Adepto das ideias socialistas, segundo Fernando Segismundo “de um socialismo um tanto confuso, resultado de leituras desiguais, porém praticado com o nobre desígnio de suavizar a sorte dos trabalhadores”, Lacerda teve bastante dificuldade em conquistar apoio entre os colegas das redações. Após a proclamação da República (1889), de acordo com o escritor Evaristo de Moraes Filho, surgiram os primeiros partidos de cunho socialista e operário, mais de cunho reformista do que, propriamente, revolucionário.

A militância

No ano de 1890, sem abandonar as redações do jornal O Paíz e do Jornal do Brasil, Gustavo de Lacerda se inseriu na imprensa operária, sendo um dos redatores de A Voz do Povo e depois de O Eco Popular, ambos jornais efêmeros.

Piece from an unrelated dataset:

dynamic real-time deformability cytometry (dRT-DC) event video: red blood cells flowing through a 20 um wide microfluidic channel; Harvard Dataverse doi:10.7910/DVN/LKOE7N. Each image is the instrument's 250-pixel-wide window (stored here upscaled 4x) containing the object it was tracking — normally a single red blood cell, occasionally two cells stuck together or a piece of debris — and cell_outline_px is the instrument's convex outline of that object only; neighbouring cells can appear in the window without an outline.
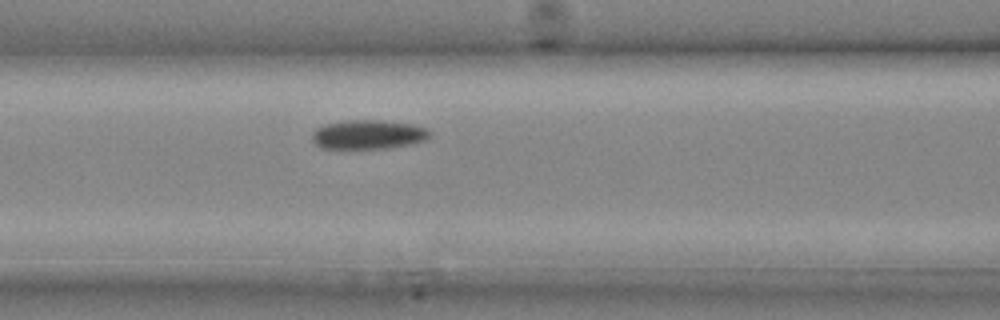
{"species": "common noctule bat (a hibernating species)", "species_latin": "Nyctalus noctula", "temperature_condition": "cold", "stored_images_in_passage": 17, "camera_frame_rate_fps": 3000, "um_per_image_px": 0.085, "animal": {"sex": "male", "body_mass_g": 20.4}, "frame": {"image": 1, "passage_image": 4, "time_ms": 1.0, "image_size_px": [1000, 320], "cell_outline_px": [[432, 136], [424, 140], [412, 144], [388, 148], [320, 148], [312, 140], [312, 132], [316, 128], [324, 124], [348, 120], [380, 120], [412, 124], [428, 128], [432, 132]], "centroid_in_image_um": [31.32, 11.43], "position_along_channel_um": 135.3, "area_um2": 20.17}}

No ano de 1892, ele se associou ao Centro Operário Radical e escreveu sobre vários temas, como a reforma agrária, o combate aos monopólios e privilégios, a redução das horas de trabalho para os menores de idade, a fiscalização das condições de higiene nos locais de trabalho e nas instalações operárias, a gratuidade da justiça, a assistência patronal nos casos de acidentes e doenças contraídas no trabalho; além de idealizar uma instituição de profissionais da imprensa que lutou, infatigavelmente, até vê-la fundada.

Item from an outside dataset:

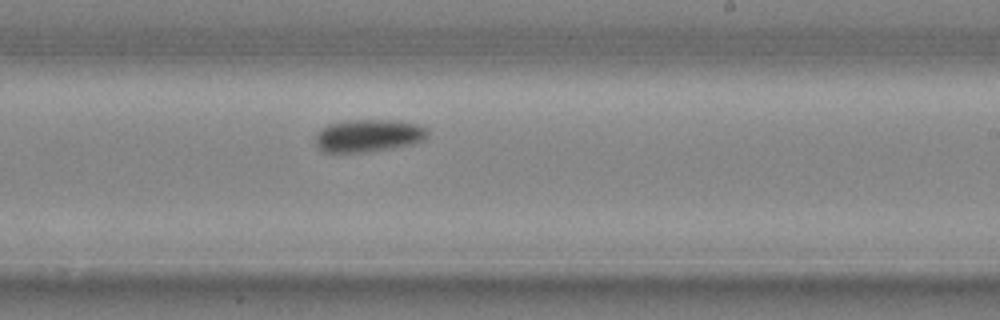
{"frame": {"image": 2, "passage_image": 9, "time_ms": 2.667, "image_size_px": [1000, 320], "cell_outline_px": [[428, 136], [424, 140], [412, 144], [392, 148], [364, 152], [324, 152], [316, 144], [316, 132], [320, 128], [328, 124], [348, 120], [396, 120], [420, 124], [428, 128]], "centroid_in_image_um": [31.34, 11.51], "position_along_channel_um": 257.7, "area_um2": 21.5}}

Gustavo de Lacerda teve contato com movimentos sindicais de vários países, a exemplo da Itália, Alemanha, França e Inglaterra, graças a seu colega de jornal Dunshee de Abranches. Segundo este, “no seu original idealismo socialista, [Lacerda] não concebia o jornal como empresa industrial ou mercantil ou sociedade anônima, dando lucro a seus acionistas. O jornal, dada a sua alta e sagrada missão social, deveria ser uma cooperativa de cujos interesses participassem todos os seus membros, desde os diretores até os seus mais modestos colaboradores”.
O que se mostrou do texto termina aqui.